Pangkalpinang – Kantor Wilayah Kementerian Hukum melaksanakan Rapat Internal Persiapan Forum Komunikasi Kebijakan (FKK) pada Kamis, 26 Maret 2026 secara daring melalui Zoom Meeting. Kegiatan ini merupakan langkah strategis untuk memperkuat koordinasi lintas sektor serta meningkatkan kualitas perumusan kebijakan yang adaptif, kolaboratif, dan berdampak pada pembangunan nasional.
Rapat dipimpin oleh Kepala Divisi Peraturan Perundang-undangan dan Pembinaan Hukum (P3H), Rahmat Feri Pontoh, yang mewakili Kepala Kantor Wilayah, Johan Manurung. Turut hadir Ketua Tim Kerja BSK Ismail, Sekretaris Tim Kerja BSK Poppy Rinafany, jajaran JFT Analis Hukum, serta CPNS Analis Hukum dan Analis Kebijakan di lingkungan Kanwil Kemenkum.
Dalam arahannya, Rahmat Feri Pontoh menyampaikan bahwa Forum Komunikasi Kebijakan menjadi wadah komunikasi strategis dalam menjawab tantangan fragmentasi regulasi, lemahnya koordinasi antarinstansi, serta kebutuhan akan kebijakan publik yang lebih responsif terhadap dinamika pembangunan.
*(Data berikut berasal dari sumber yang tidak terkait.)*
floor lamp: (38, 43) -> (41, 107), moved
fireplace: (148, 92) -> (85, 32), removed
Selain itu, forum ini juga diharapkan mampu mendorong penguatan kompetensi Analis Kebijakan melalui kolaborasi lintas sektor pemerintahan dan akademisi.
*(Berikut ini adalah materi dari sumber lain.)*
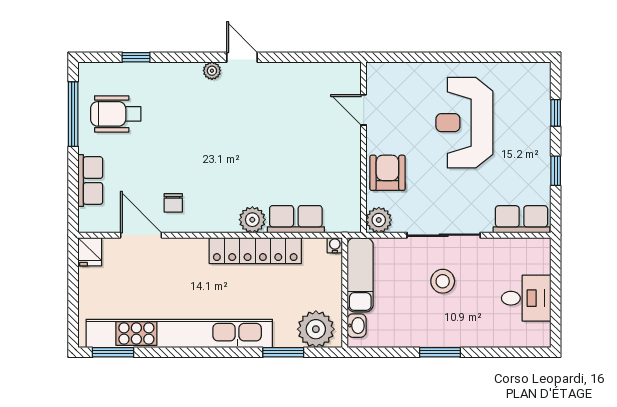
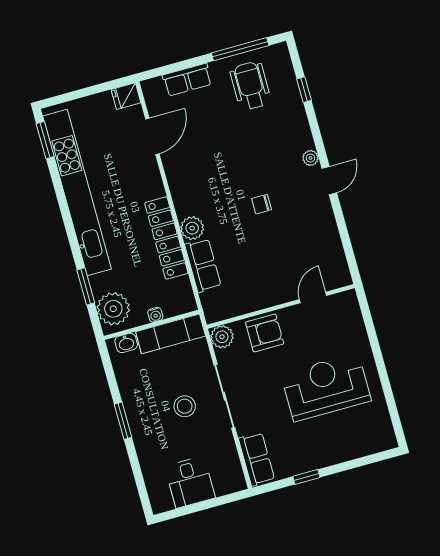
window: (556, 113) -> (356, 463), removed
chair: (173, 203) -> (262, 204), moved
water cooler: (335, 245) -> (155, 315), moved, turned 90

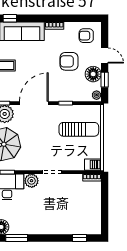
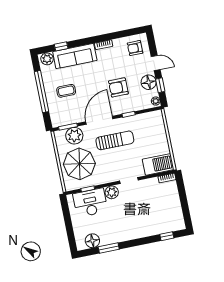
armchair: (69, 61) -> (118, 87), moved
sun lounger: (79, 129) -> (115, 140), moved
barbecue: (93, 165) -> (158, 164), width x1.88, depth x1.53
Tim Kerja BSK melaporkan bahwa secara umum progres persiapan kegiatan telah berjalan dengan baik. Beberapa komponen utama telah diselesaikan, antara lain penetapan SK Tim FKK, penyusunan Terms of Reference (TOR) dan rundown kegiatan, serta kesiapan dukungan sarana prasarana seperti ruangan, listrik, dan jaringan. Narasumber dari kalangan akademisi juga telah terkonfirmasi, serta sebagian undangan peserta telah didistribusikan kepada instansi terkait di wilayah tertentu.
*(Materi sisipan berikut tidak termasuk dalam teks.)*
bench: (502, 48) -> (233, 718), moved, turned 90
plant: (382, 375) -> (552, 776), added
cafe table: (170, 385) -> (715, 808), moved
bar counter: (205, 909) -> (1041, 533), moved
Namun demikian, masih terdapat beberapa hal yang memerlukan tindak lanjut, di antaranya konfirmasi narasumber dari Lembaga Administrasi Negara (LAN), penunjukan MC dan moderator, serta penyelesaian materi pendukung seperti sambutan pimpinan, laporan pelaksanaan kegiatan, dan bahan paparan tim. Selain itu, undangan kegiatan juga akan didistribusikan kepada pemerintah daerah/kota yang belum menyampaikan data analisis kebijakan, sebagai bagian dari upaya memperluas partisipasi dalam FKK.
Rahmat Feri Pontoh berharap kegiatan Forum Komunikasi Kebijakan dapat terlaksana secara optimal dan menghasilkan Perjanjian Kerja Sama (PKS) dengan berbagai instansi pemerintah maupun kalangan akademisi. Ia juga menekankan pentingnya percepatan koordinasi dengan pemerintah daerah yang belum menyampaikan data analisis kebijakan, guna mendukung kelancaran distribusi undangan baik secara daring maupun luring.
Kakanwil Kemenkum, Johan Manurung menyampaikan bahwa pelaksanaan Forum Komunikasi Kebijakan diharapkan dapat memperkuat sinergi antar pemangku kepentingan dalam menghasilkan kebijakan yang berkualitas, implementatif, serta selaras dengan kebutuhan pembangunan hukum nasional.
Melalui rapat internal ini, Kanwil Kemenkum menegaskan komitmennya dalam mendukung penguatan strategi kebijakan hukum yang berbasis kolaborasi, data, dan kebutuhan nyata di masyarakat. Forum Komunikasi Kebijakan diharapkan menjadi ruang dialog konstruktif untuk meningkatkan kualitas perumusan kebijakan yang lebih efektif, partisipatif, dan berkelanjutan.